■ TASKS TO COMPLETE
- a) From the post about a relative's book, transcribe the passage from "All she could" up to and including "post, happy reading.".
- b) According to the post about a relative's book, how long did his talk about the book last?
- c) For each statement, answer yes or no according to the post about a relative's book, and quote the words that decide it. (i) The relative is normally a reader. (ii) Mum was impressed that the writer did not snap at him. (iii) The book's storyline came from an era the writer studied at school.

■ SELECTION
I asked somebody - who's close to me - about a book they're reading over the Christmas break.  Now, they're not normally readers and he found it hard to get through reading books - and doesn't remember plots from one day to the next of books.  So, when I asked him, he started out telling me the short version of the book's premise... suddenly he went into a 45 minute presentation about it.  I really didn't know what to do as I wished I could have stopped him, but it was the most he had ever talked about a book with me... so I let him talk.  It was difficult as I tried to interact with him as he chatted about the book to relate with the story as easily as possible (as the storyline was from an era of time I never learned about at school).  However, once he had finished, Mum said she was impressed that I didn't snap at him.  I told her that it was most he had spoken to me about something so passionately without saying a nasty word... so I let him speak.  

All she could was smile and nod in agreement with me.

Anyway, I was wondering if you've got friends or family like this.  Or have you got ones the other way around, who leave you hanging, wanting to read the book after them?  Until my next post, happy reading.

■ COLLECTED DATA
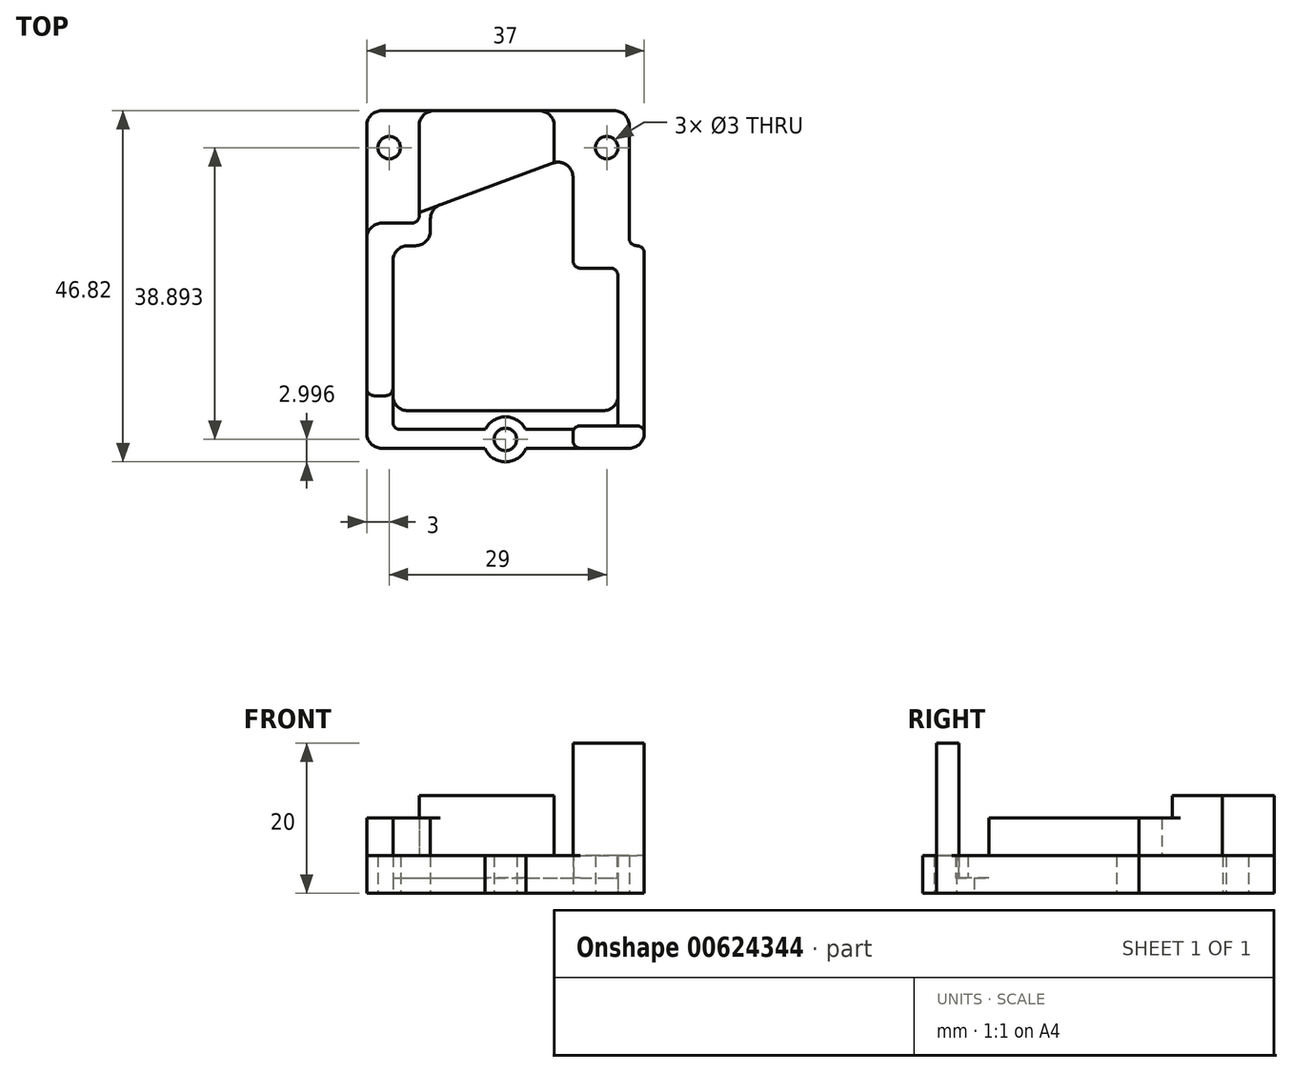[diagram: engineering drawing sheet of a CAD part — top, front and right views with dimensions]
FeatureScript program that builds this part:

■ SOLVED TASKS
- a)
All she could was smile and nod in agreement with me.

Anyway, I was wondering if you've got friends or family like this.  Or have you got ones the other way around, who leave you hanging, wanting to read the book after them?  Until my next post, happy reading.

- b) 45 minutes

- c)
(i) No: "they're not normally readers"
(ii) Yes: "Mum said she was impressed that I didn't snap at him."
(iii) No: "the storyline was from an era of time I never learned about at school"